The peace task is completely new in times when the German army is directly and indirectly joined in a worldwide distribution battle over access to resources. The insight of the conciliar process that no peace is possible without justice now proves true. The biblical vision of Isaiah becomes a contemporary time-check: “Then justice will dwell in the wilderness, and righteousness abide in the fruitful field. And the effect of righteousness will be peace, and the result of righteousness, quietness and trust for ever” (Isa 32, 16). This vision is a counter-program to the prevailing conditions where security ideologies are uncoupled from justice and even tied to belligerent actions in undeclared wars and in worldwide deployment of special commandos.

In conclusion, the necessary changes cannot be realized politically and socially with poverty pensions and Hartz IV. Environmental policy needs social justice. Justice and peace are inseparably connected. Justice is the condition of peace.

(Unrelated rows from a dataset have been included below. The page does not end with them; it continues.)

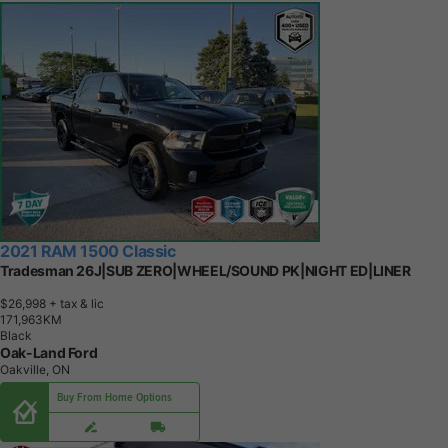
2021 RAM 1500 Classic
Tradesman 26J|SUB ZERO|WHEEL/SOUND PK|NIGHT ED|LINER
$26,998
+ tax & lic
1
7
1
,
9
6
3
K
M
Black
Oak-Land Ford
Oakville, ON
Buy From Home Options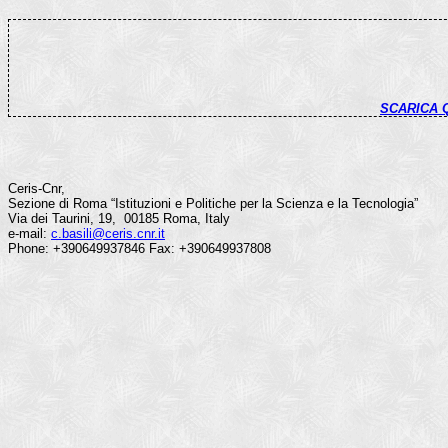
SCARICA
Ceris-Cnr,
Sezione di Roma “Istituzioni e Politiche per la Scienza e la Tecnologia”
Via dei Taurini, 19, 00185 Roma, Italy
e-mail:
c.basili@ceris.cnr.it
Phone: +390649937846 Fax: +390649937808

3. AN ECONOMY THAT SERVES CREATION

The possibility of the globalized economy was put in question by the 1991 memorandum of the Evangelical church in Germany “Public Interest and Self-Interest” which after praising the market economy as a success model declared:

“The earth, seen ecologically, cannot bear an extension of living conditions in industrial countries to the whole world. This insight is growing. On a global scale, neither the energy- and resource consumption nor the pollution emissions in the industrial countries are compatible with creation. The question of social justice is raised all the more urgently in view of the inequality of current living conditions.” [2]

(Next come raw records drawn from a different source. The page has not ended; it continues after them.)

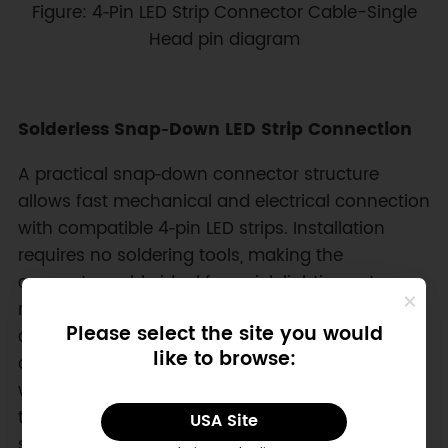
Figure: 4‑Pin LED Strip Connector Cable-Single
Head pin diagram
Solderless Snap‑Down LED Strip Connection
A practical snap‑down connector structure
allows fast mechanical and electrical connection
with compatible 4‑pin LED strips. Installation
requires no soldering tools, making the
connector cable ideal for quick lighting setups,
rapid prototyping, and maintenance tasks. Firm
Please select the site you would
contact pressure helps maintain stable signal
like to browse:
and power transmission across RGB channels
while supporting LED strip widths of 10mm and
thickness ranges from 0.2mm to 0.3mm. This
USA Site
solder‑free wiring approach reduces installation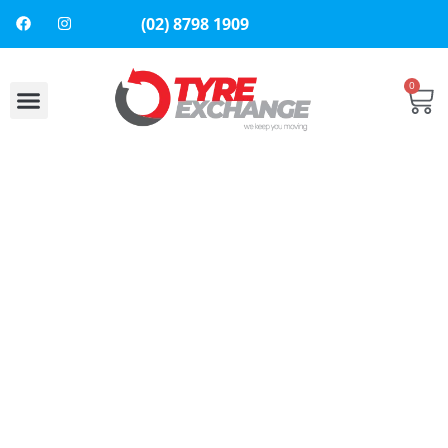
(02) 8798 1909
0
About Us
Contact Us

This explosive text means: A universalization and globalization of the market economy is impossible because an ecological collapse would occur with a worldwide expansion of industrial living conditions. Concretely, if only China with its population of over a billion people reaches the living standard of western industrial countries, for example the same number of cars, this would be a sheer ecological catastrophe. The current raw material shortage is only a modest foretaste of distribution conflicts that can be expected. In industrial countries, the ecologically necessary climate protection can only be realized if the social trend changes. The necessary measure of change will only be accepted with social security. This is not consistent with neoliberal labor policy a la Hartz IV and poverty pensions. Now where politics rejoices that life goes forward with economic growth, we feel: we are in the middle of a climate catastrophe threatening the future of the earth.

CONCLUSION

The 1982 West German turn and the 1989 Eastern European turn had one thing in common: they were turns to a neoliberal predatory capitalism as with the former German chancellor Helmut Schmidt. They were turns in the wrong direction. They did not bring us forward but threw us back and led us into a cul-de-sac. Efficiency thinking has gained the upper hand in politics, society and the churches. Society leads a dance around the golden calf. As Christians we know this. This dance is underway again.

The future of society is precedent, not the solution of economic problems. The crucial question is not: what is good for investment conditions of businesses? The central question is: how do we want to live? What does it mean to live well and justly? Businesses and the economy generally must be helpful to life, public interest and the life together of people in society. Thus answering the question about just cooperative life and what the economy can contribute to that is primary. We want to live so a rich society like Germany produces unparalleled prosperity that excludes no one.

We want to make the social wealth useful for the sense of well-being of everyone in Germany and worldwide. Let us cooperate in this project. We are co-workers for God’s shalom and together champion justice, peace and preservation of society that God entrusts to us. We are supported by the certainty: another world is necessary and possible.